Back to reality; to my shock Jalal offered me not beer or wine; but black rum with water! He kept packing his bag and kept refilling my glass as well. I think he also gave me something to munch too to counter that bitter medicine. An had hour passed. By now he had affectionately force fed me three large drinks. He was also done with his packing. I had seen my parcel placed safely inside his bag. Now he was ready to leave. He was going to drive to Poona alone. He picked his bag and we both came down in the lift. He must have enjoyed my wobbly walk.

Once we invited him once on my birthday. Generally in my house the parties used to last well beyond 1.00 am; but that day by midnight most of our friends had left and Jalal had not even made his entry. I thought either he has forgotten the day or the directions to my house. There were no cell phones then. Around 12.30 am, we gave up and started closing, when I felt someone whispered my name from the street. I rushed to the balcony; there was no one. I let it pass. In a few minutes the voice was heard again. This time we all came to the balcony; and found Jalal driving his Gypsy very slowly and calling me softly. He had been doing it for sometime; calling my name softly and driving up and down, in the hope that someone will hear and respond. He was so civilized in not screaming my name or honking in the middle of the night. In his next trip down my road, he saw us all in the balcony, parked his Jeep and came in. He was such lively person that after due ‘sorry sorry’ he made his drink, asked for Bob Marley music and let his hair down. I asked him ‘why were you whispering my name from your vehicle? You could have honked or called a little louder. Thank god it was quiet enough for us to hear you.’ He said ‘no it is too late to create a nuisance’. He had taken 3 rounds outside my gate whispering my name, because he was not sure of the building. But I am sure it is also not easy to find someone who would be that conscientious, especially an actor! [Sorry to put them in this bracket again] He made us laugh by imitating my daughter’s gestures while playing ‘Uno’. In spare time during that the outdoor shoot he used to play Uno, a card game with my daughter and my son. In fact he had introduced that game to our family and we were addicted to it for very long.

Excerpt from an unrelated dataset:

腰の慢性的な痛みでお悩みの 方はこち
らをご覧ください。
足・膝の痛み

Well, Jalal sang along every Bob Marley song. He knew the entire album in sequence. One visual part that I remember is when he was about to enter the toilet to refresh, the opening music of ‘I shot the sheriff’ started. On beat, he retraced his two steps backwards from the toilet door, did a jig on the beat, sang the first line and then went in. He was totally a cool, down to earth guy and not to forget, a good friend.

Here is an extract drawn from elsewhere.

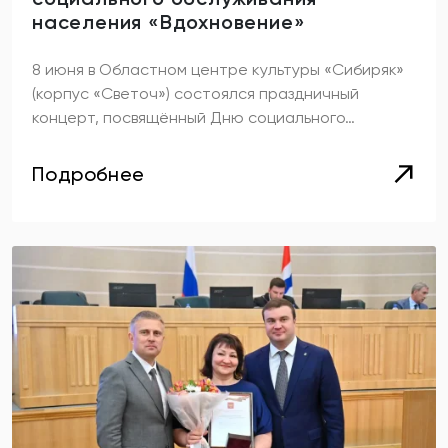
населения «Вдохновение»
8 июня в Областном центре культуры «Сибиряк»
(корпус «Светоч») состоялся праздничный
концерт, посвящённый Дню социального…
Подробнее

He expired suddenly in Delhi due to a massive heart attack. It seems he had been warned by his close friends to get his health condition checked. But this was also true that he did not wish to spend his limited funds on himself. He wanted to save it for traveling to see his children. His body was brought to his apartment and I went to see him. Some of his family members were wondering about my identity. So I made it short and sweet. I patted his cheeks and bid good bye. His family and friends did not know that one hot afternoon sometimes in the past, this guy had blackmailed me and forced 3 stiff drinks down my throat. And now he was being forced to turn into an inaccessible star, who is not allowed to meet an unknown guy like me.